*** Quoted passage ***

The condor_negotiator asks the condor_schedd for the "next job" from a given submitter/user. Typically, the condor_schedd returns jobs in the order of job priority. If priorities are the same, job submission time is used; older jobs go first. If a cluster has multiple procs in it and one of the jobs cannot be matched, the condor_schedd will not return any more jobs in that cluster on that negotiation pass. This is an optimization based on the theory that the cluster jobs are similar. The configuration variable NEGOTIATE_ALL_JOBS_IN_CLUSTER disables the cluster-skipping optimization. Use of the configuration variable SIGNIFICANT_ATTRIBUTES will change the definition of what the condor_schedd considers a cluster from the default definition of all jobs that share the same ClusterId.


3.4.6 The Layperson's Description of the Pie Spin and Pie Slice

HTCondor schedules in a variety of ways. First, it takes all users who have submitted jobs and calculates their priority. Then, it totals the number of resources available at the moment, and using the ratios of the user priorities, it calculates the number of machines each user could get. This is their pie slice.

The HTCondor matchmaker goes in user priority order, contacts each user, and asks for job information. The condor_schedd daemon (on behalf of a user) tells the matchmaker about a job, and the matchmaker looks at available resources to create a list of resources that match the requirements expression. With the list of resources that match, it sorts them according to the rank expressions within ClassAds. If a machine prefers a job, the job is assigned to that machine, potentially preempting a job that might already be running on that machine. Otherwise, give the machine to the job that the job ranks highest. If the machine ranked highest is already running a job, we may preempt running job for the new job. A default policy for preemption states that the user must have a 20% better priority in order for preemption to succeed. If the job has no preferences as to what sort of machine it gets, matchmaking gives it the first idle resource to meet its requirements.

*** End of Quoted passage ***
*** Stored data ***

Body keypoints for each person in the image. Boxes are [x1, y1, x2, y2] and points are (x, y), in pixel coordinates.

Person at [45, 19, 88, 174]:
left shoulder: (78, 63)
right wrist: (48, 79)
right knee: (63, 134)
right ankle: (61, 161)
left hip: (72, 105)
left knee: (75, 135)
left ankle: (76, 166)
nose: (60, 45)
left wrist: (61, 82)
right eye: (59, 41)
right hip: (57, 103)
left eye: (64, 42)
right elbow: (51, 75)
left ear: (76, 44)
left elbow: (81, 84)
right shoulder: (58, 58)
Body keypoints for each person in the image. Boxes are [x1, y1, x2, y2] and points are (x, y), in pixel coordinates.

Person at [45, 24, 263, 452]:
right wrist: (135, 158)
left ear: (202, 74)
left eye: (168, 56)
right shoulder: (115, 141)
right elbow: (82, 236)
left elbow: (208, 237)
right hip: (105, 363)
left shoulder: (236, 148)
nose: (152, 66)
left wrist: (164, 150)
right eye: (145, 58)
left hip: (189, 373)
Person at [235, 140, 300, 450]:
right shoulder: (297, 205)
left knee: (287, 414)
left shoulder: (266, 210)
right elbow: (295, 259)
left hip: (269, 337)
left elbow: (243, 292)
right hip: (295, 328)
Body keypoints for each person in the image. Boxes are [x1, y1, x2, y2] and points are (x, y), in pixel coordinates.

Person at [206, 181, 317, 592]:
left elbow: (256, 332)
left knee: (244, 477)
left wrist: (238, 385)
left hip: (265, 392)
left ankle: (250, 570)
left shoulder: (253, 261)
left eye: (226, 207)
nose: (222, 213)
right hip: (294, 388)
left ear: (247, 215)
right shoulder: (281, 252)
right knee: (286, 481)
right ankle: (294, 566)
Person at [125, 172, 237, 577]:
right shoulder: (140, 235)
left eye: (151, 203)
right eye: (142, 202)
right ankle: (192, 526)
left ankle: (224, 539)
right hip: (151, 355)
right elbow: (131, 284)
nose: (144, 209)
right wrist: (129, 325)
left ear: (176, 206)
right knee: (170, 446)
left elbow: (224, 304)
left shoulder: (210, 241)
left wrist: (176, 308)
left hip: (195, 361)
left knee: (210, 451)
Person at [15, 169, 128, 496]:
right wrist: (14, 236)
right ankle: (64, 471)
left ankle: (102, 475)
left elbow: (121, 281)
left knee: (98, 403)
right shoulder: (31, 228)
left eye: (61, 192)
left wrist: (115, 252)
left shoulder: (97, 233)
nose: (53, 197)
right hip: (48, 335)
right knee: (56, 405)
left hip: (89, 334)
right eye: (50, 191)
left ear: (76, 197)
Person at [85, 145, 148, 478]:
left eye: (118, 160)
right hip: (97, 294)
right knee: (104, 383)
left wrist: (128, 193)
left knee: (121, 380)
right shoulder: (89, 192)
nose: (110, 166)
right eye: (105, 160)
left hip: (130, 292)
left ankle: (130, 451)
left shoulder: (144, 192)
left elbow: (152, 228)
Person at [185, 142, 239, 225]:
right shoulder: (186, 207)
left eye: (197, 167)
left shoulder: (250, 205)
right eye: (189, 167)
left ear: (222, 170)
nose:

*** End of Stored data ***
*** Stored data ***

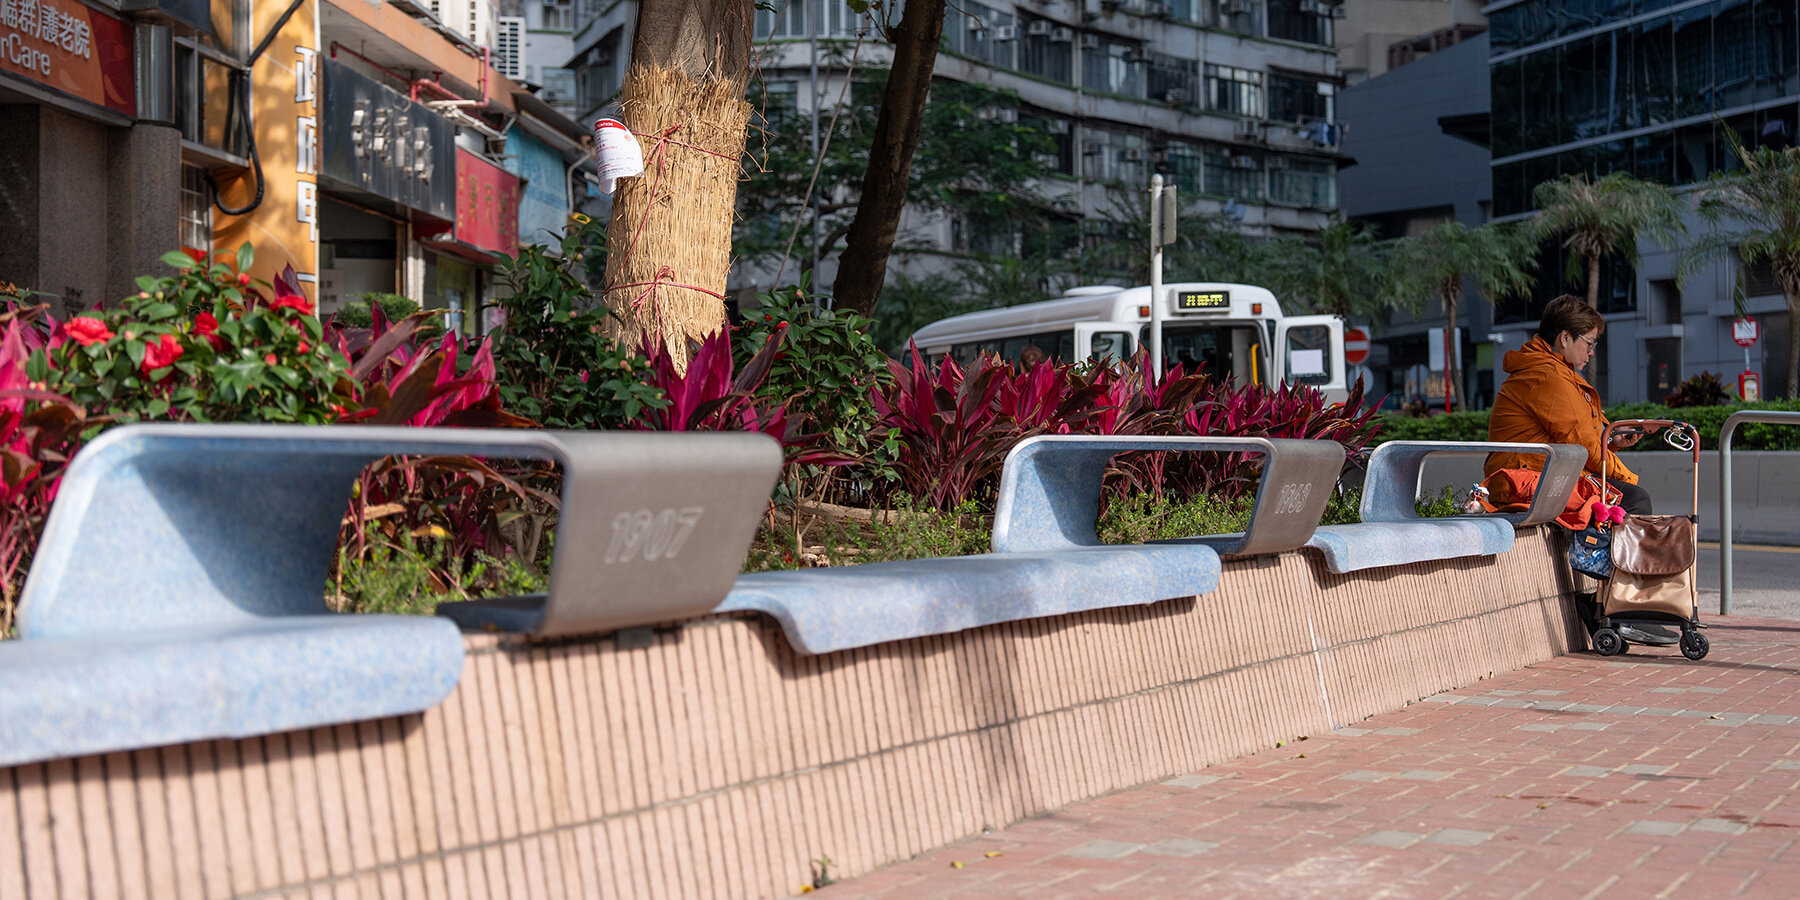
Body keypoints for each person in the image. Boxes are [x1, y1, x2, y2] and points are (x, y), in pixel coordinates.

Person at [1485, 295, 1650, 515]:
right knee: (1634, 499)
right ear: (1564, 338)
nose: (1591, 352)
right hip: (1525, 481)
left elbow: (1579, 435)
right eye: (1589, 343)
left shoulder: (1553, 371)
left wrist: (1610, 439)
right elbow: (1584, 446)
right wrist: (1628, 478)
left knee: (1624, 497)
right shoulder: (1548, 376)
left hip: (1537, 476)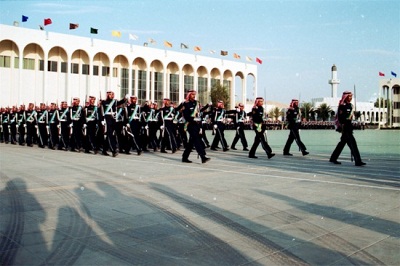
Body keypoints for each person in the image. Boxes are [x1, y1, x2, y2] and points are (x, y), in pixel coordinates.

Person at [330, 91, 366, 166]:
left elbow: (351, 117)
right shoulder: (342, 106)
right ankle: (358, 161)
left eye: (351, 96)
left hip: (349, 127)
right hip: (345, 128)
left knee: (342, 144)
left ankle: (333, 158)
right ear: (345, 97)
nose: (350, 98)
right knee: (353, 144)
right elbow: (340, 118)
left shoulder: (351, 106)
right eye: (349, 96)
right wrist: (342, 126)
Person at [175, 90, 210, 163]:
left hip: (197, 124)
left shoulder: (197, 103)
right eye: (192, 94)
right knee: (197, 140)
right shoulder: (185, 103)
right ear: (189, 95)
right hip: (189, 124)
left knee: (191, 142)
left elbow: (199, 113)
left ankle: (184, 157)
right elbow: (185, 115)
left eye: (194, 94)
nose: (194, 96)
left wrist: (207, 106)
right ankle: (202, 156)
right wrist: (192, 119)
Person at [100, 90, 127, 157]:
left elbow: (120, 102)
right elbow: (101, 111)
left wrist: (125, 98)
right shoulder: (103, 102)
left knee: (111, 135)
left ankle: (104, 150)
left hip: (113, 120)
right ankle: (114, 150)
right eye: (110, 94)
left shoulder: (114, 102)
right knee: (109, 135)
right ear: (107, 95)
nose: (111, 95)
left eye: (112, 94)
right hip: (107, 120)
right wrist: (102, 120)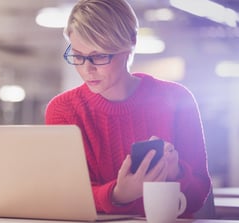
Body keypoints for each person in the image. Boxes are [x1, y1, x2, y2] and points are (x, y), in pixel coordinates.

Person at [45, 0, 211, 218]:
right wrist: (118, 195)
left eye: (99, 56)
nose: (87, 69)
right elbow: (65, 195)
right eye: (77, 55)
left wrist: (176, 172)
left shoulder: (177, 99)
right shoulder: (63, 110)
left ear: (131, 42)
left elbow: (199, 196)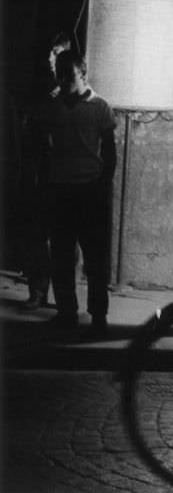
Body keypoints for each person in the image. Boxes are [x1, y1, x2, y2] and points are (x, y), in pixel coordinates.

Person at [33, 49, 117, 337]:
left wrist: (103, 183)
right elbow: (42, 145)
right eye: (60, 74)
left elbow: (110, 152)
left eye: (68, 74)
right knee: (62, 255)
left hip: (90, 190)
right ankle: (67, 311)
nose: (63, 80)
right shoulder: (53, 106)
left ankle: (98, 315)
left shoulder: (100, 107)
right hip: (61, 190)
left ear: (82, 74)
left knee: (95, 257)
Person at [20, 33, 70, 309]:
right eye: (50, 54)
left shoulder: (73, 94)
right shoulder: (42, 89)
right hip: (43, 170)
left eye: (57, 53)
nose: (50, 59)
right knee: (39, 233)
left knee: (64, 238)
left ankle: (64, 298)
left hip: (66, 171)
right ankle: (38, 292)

*** End of Stored data ***

* [Problems and tasks]:
1. In the HTCondor scheduling text, how much better must a user's priority be for preemption to succeed under the default policy?
2. Please write the next part of the HTCondor scheduling text, picking up after its final sentence about a job with no machine preferences.
The listing comes from a separate source and has no connection to the HTCondor scheduling text.

* [Exercise responses]:
1. The user must have a 20% better priority.

2.
This matchmaking cycle continues until the user has received all of the machines in their pie slice. The matchmaker then contacts the next highest priority user and offers that user their pie slice worth of machines. After contacting all users, the cycle is repeated with any still available resources and recomputed pie slices. The matchmaker continues spinning the pie until it runs out of machines or all the condor_schedd daemons say they have no more jobs.


3.4.7 Group Accounting

By default, HTCondor does all accounting on a per-user basis, and this accounting is primarily used to compute priorities for HTCondor's fair-share scheduling algorithms. However, accounting can also be done on a per-group basis. Multiple users can all submit jobs into the same accounting group, and all jobs with the same accounting group will be treated with the same priority. Jobs that do not specify an accounting group have all accounting and priority based on the user, which may be identified by the job ClassAd attribute Owner. Jobs that do specify an accounting group have all accounting and priority based on the specified accounting group. Therefore, accounting based on groups only works when the jobs correctly identify their group membership.

The preferred method for having a job associate itself with an accounting group adds a command to the submit description file that specifies the group name:

  accounting_group = group_physics
This command causes the job ClassAd attribute AcctGroup to be set with this group name.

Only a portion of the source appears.